Healthy, educated, creative and socially conscious children are the pillars of all prosperous nations. That is why most developed nations of the world invest heavily in the growth and well-being of their children. Our success in building a just and prosperous New Nepal will also depend heavily on how wisely we invest in our future generation.
Despite many challenges, Nepal is making good progress on the survival, development and protection of children. Children of Nepal today are healthier, more educated, and more knowledgeable about the world, than in any previous generation.
Yet we also have the contrasting situation of many children who are economically exploited, physically abused, socially ostracized and politically manipulated. It is a blemish on the New Nepal that these negative phenomena are on the rise rather than declining.
On the positive side, Nepal is making good progress on child survival. Forty years ago, 400000 children were born in Nepal every year. Of them, 100000 used to die before the age of 5. Last year, nearly 800000 children were born, but less than 50 thousand died. Thanks to such progress, Nepal is on track to reach the Millennium Development Goal for reducing under-5 mortality.
However, the continuing toll of nearly 50,000 child deaths annually, or 136 children dying every day, is utterly unacceptable in this day and age, especially since most of these deaths are readily preventable.
But death is only the tip of the iceberg. Behind these deaths, much larger number of children are sick, malnourished, disabled, and exploited. To overcome these, and to build a strong foundation for a New Nepal, we must start investment in children when they are very young.
Consider this: 80 % of human brain is formed in the first 18 months of a child’s life. Whether a child will grow to live up to his or her full human potential, or the child will be condemned to be a slow learner, and poor achiever in life, is largely determined in the first few years of a child’s life, before the child enters school.
The damage caused by malnutrition, infection and poor child care in early childhood often lasts for the whole life, and it cannot be easily reversed later. That is why most developed countries invest heavily in early child development. So should Nepal.
Education is an area of visible progress in Nepal. Nearly 90 percent of children enroll in primary school. While the quality of education leaves much to be desired, it is encouraging to note that we are close to reaching gender parity, with 48 % of students being girls.

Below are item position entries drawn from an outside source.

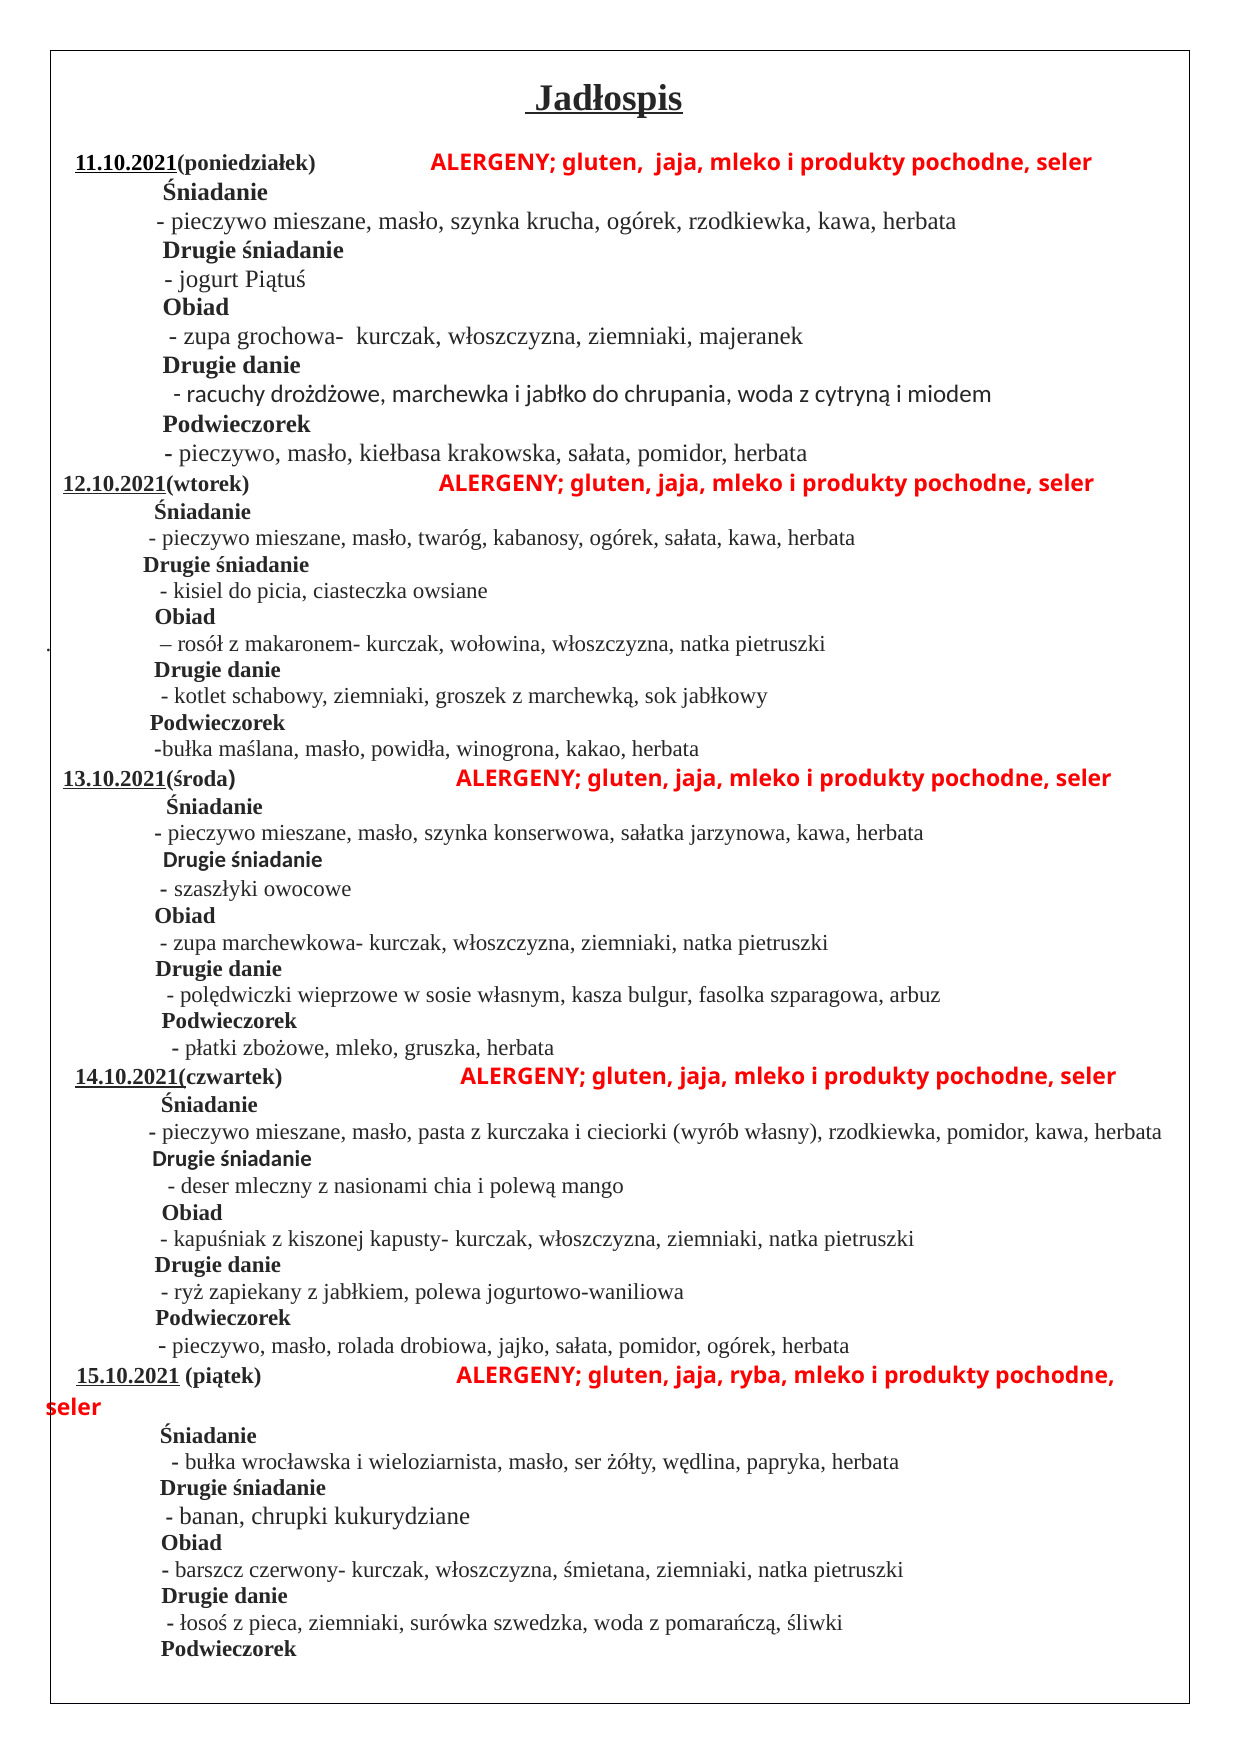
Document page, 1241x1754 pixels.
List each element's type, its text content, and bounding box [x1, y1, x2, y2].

list - deser mleczny z nasionami chia i polewą mango [150, 1172, 1165, 1199]
text Obiad [75, 292, 1165, 321]
text Drugie danie [75, 955, 1165, 981]
list - polędwiczki wieprzowe w sosie własnym, kasza bulgur, fasolka szparagowa, arbuz [75, 981, 1165, 1008]
text Podwieczorek [75, 1635, 1165, 1661]
text Drugie śniadanie [75, 845, 1165, 873]
list - bułka wrocławska i wieloziarnista, masło, ser żółty, wędlina, papryka, herbata [51, 1448, 1165, 1474]
list 13.10.2021(środa) ALERGENY; gluten, jaja, mleko i produkty pochodne, seler [51, 761, 1165, 793]
list - szaszłyki owocowe [51, 873, 1165, 902]
text Drugie danie [75, 350, 1165, 379]
text Drugie danie [75, 1582, 1165, 1608]
list 15.10.2021 (piątek) ALERGENY; gluten, jaja, ryba, mleko i produkty pochodne, seler [51, 1359, 1165, 1422]
list - płatki zbożowe, mleko, gruszka, herbata [51, 1034, 1165, 1060]
text - pieczywo mieszane, masło, szynka krucha, ogórek, rzodkiewka, kawa, herbata [75, 206, 1165, 235]
list - zupa grochowa- kurczak, włoszczyzna, ziemniaki, majeranek [150, 321, 1165, 350]
list Drugie śniadanie [51, 551, 1165, 577]
list Śniadanie [75, 177, 1165, 206]
list Śniadanie [51, 793, 1165, 819]
list - pieczywo, masło, rolada drobiowa, jajko, sałata, pomidor, ogórek, herbata [51, 1330, 1165, 1359]
text - racuchy drożdżowe, marchewka i jabłko do chrupania, woda z cytryną i miodem [75, 379, 1165, 409]
list - barszcz czerwony- kurczak, włoszczyzna, śmietana, ziemniaki, natka pietruszki [150, 1556, 1165, 1582]
list Śniadanie [51, 498, 1165, 524]
list - jogurt Piątuś [51, 264, 1165, 292]
list - kapuśniak z kiszonej kapusty- kurczak, włoszczyzna, ziemniaki, natka pietruszki [51, 1225, 1165, 1251]
list [45, 902, 50, 928]
text Drugie śniadanie [75, 235, 1165, 264]
list Podwieczorek [150, 1008, 1165, 1034]
list Podwieczorek [75, 709, 1165, 735]
list Drugie danie [51, 1251, 1165, 1278]
list - pieczywo mieszane, masło, pasta z kurczaka i cieciorki (wyrób własny), rzodkiewka, pomidor, kawa, herbata [51, 1118, 1165, 1144]
text 11.10.2021(poniedziałek) ALERGENY; gluten, jaja, mleko i produkty pochodne, seler [75, 146, 1165, 177]
list - kisiel do picia, ciasteczka owsiane [51, 577, 1165, 603]
list Obiad [51, 902, 1165, 928]
list Obiad . – rosół z makaronem- kurczak, wołowina, włoszczyzna, natka pietruszki [51, 603, 1165, 656]
text Obiad [75, 1529, 1165, 1556]
list 12.10.2021(wtorek) ALERGENY; gluten, jaja, mleko i produkty pochodne, seler [51, 467, 1165, 498]
list Obiad [150, 1199, 1165, 1225]
list - pieczywo mieszane, masło, twaróg, kabanosy, ogórek, sałata, kawa, herbata [51, 524, 1165, 551]
list Podwieczorek [150, 409, 1165, 438]
list Podwieczorek [75, 1304, 1165, 1330]
list - zupa marchewkowa- kurczak, włoszczyzna, ziemniaki, natka pietruszki [51, 928, 1165, 955]
list - banan, chrupki kukurydziane [51, 1501, 1165, 1529]
text Śniadanie [75, 1092, 1165, 1118]
list - ryż zapiekany z jabłkiem, polewa jogurtowo-waniliowa [75, 1278, 1165, 1304]
text 14.10.2021(czwartek) ALERGENY; gluten, jaja, mleko i produkty pochodne, seler [75, 1060, 1165, 1092]
list - pieczywo, masło, kiełbasa krakowska, sałata, pomidor, herbata [51, 438, 1165, 467]
text Drugie śniadanie [75, 1144, 1165, 1172]
list -bułka maślana, masło, powidła, winogrona, kakao, herbata [51, 735, 1165, 761]
list Drugie danie [51, 656, 1165, 682]
list - pieczywo mieszane, masło, szynka konserwowa, sałatka jarzynowa, kawa, herbata [51, 819, 1165, 845]
list Drugie śniadanie [51, 1474, 1165, 1501]
list - kotlet schabowy, ziemniaki, groszek z marchewką, sok jabłkowy [75, 682, 1165, 709]
list Śniadanie [51, 1422, 1165, 1448]
text Jadłospis [75, 75, 1165, 118]
text - łosoś z pieca, ziemniaki, surówka szwedzka, woda z pomarańczą, śliwki [75, 1608, 1165, 1635]
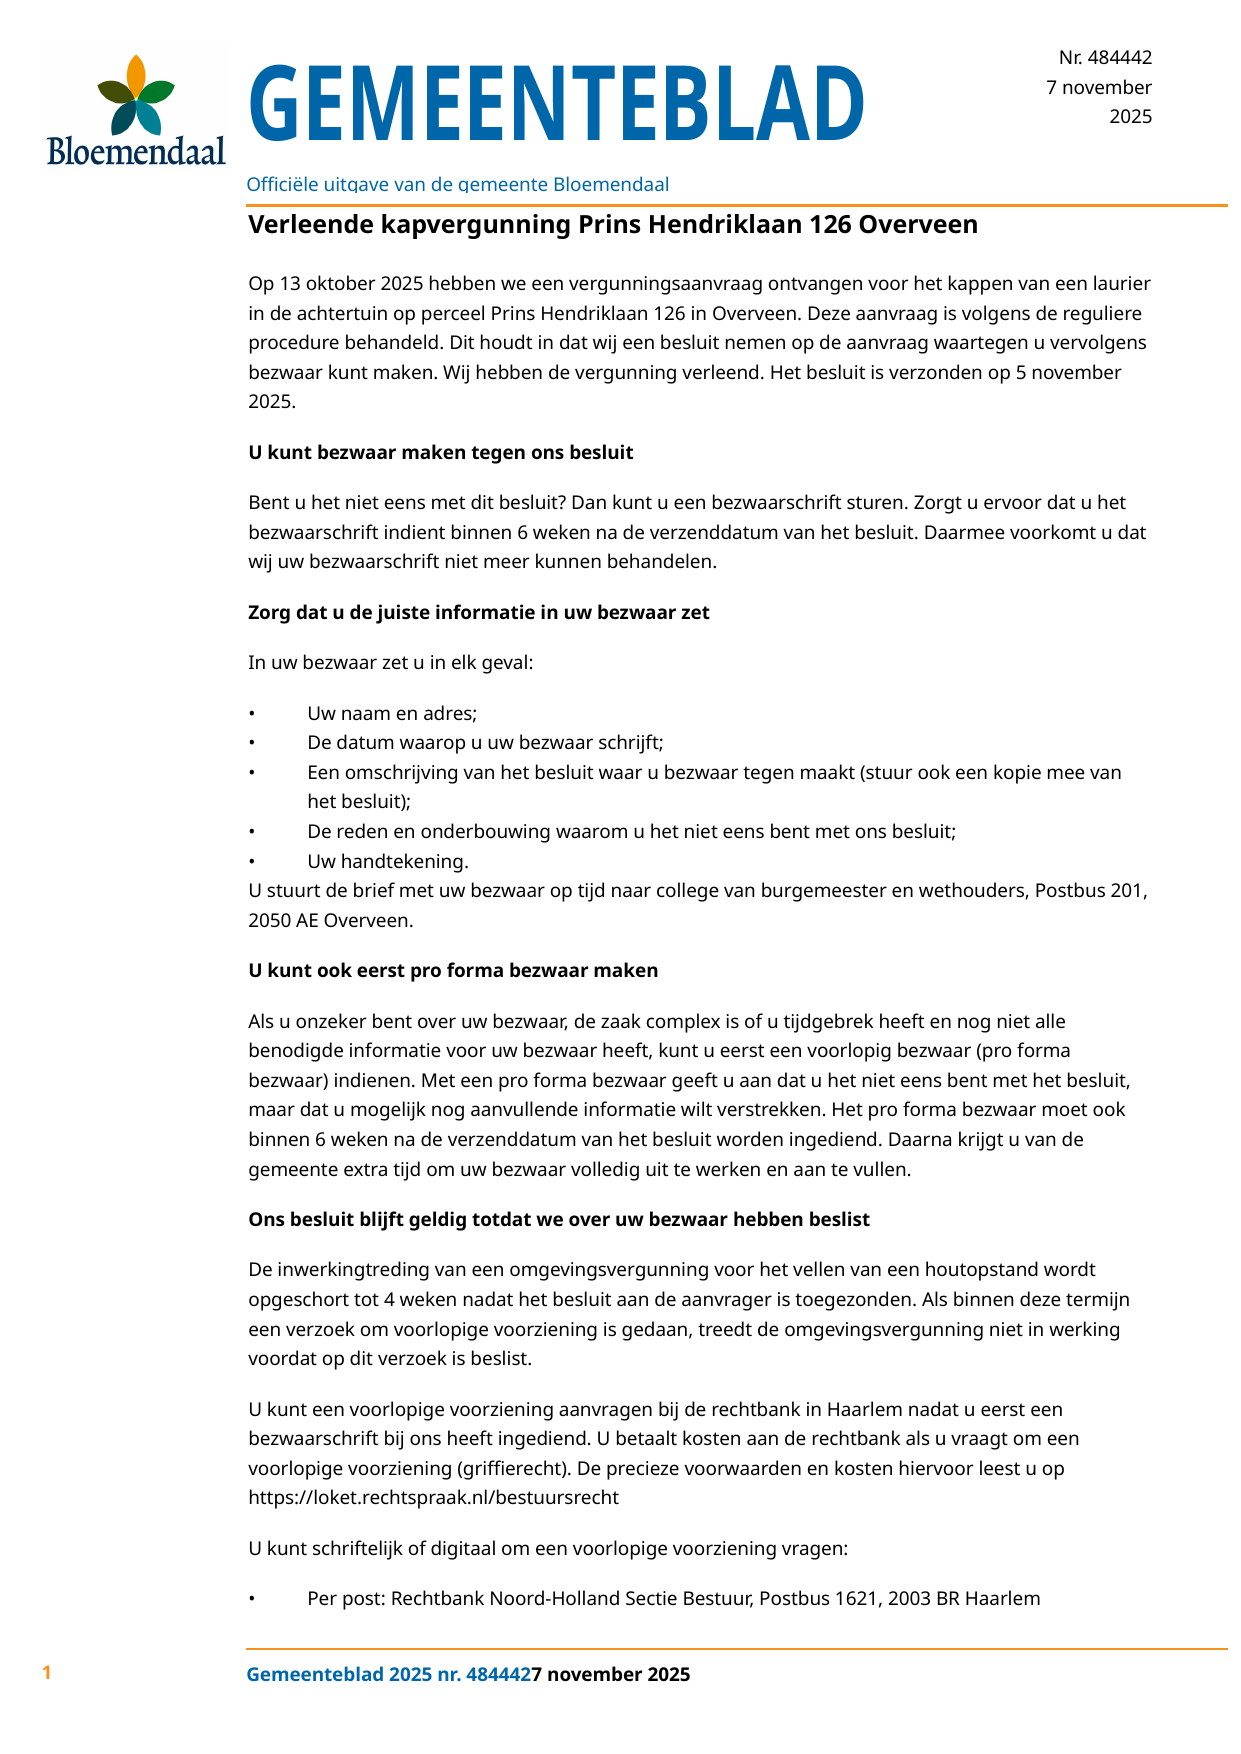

But the bad news is that only 38 % of children from the indigenous communities, 18 % of Dalits and a mere 1% of disabled children are enrolled in primary school. This is totally unacceptable in today’s Nepal that subscribes to the universal principles of human rights, non-discrimination and inclusive democracy.
A huge problem in education in Nepal is the attempt by all political parties to abuse students and teachers for partisan political purposes. More than in any other country I know, Nepal’s political parties consider educational institutions as recruiting ground for their cadres. Previously, this was confined to the college and university level, but increasingly some political parties are infiltrating even at the high school and primary school levels.
It is not uncommon to see school children coerced or enticed into joining political rallies, demonstrations and strikes. Political parties and their fraternal organizations call bandhs, chakka-jams, closure of schools for prolonged periods disrupting children’s education. At the behest of political parties, students’ and teachers’ unions get involved in political activism that has little to do with educational issues. The call to consider schools and health centres as zones of peace is readily ignored for the sake of political expediency.
Unlike children in most developed countries, Nepali children are prematurely coerced into becoming political activists. As in other mature democracies, we must leave politics to adults, and allow children to be children!
The New Nepal must help liberate children from being political stooges or economic slaves or social outcasts.
Let children carry books in their backs, not bricks or guns. Let us rejoice in seeing our children smiling, singing, studying, and not shouting political slogans. Let children be harbingers of peace, not propagators of violence.
Let us remember that children have only one chance to grow. If they miss that chance, they can be doomed for life. So let children be children again in the New Nepal.
(Author is the former Assistant Secretary-General of the United Nations and Deputy Executive Director of UNICEF.)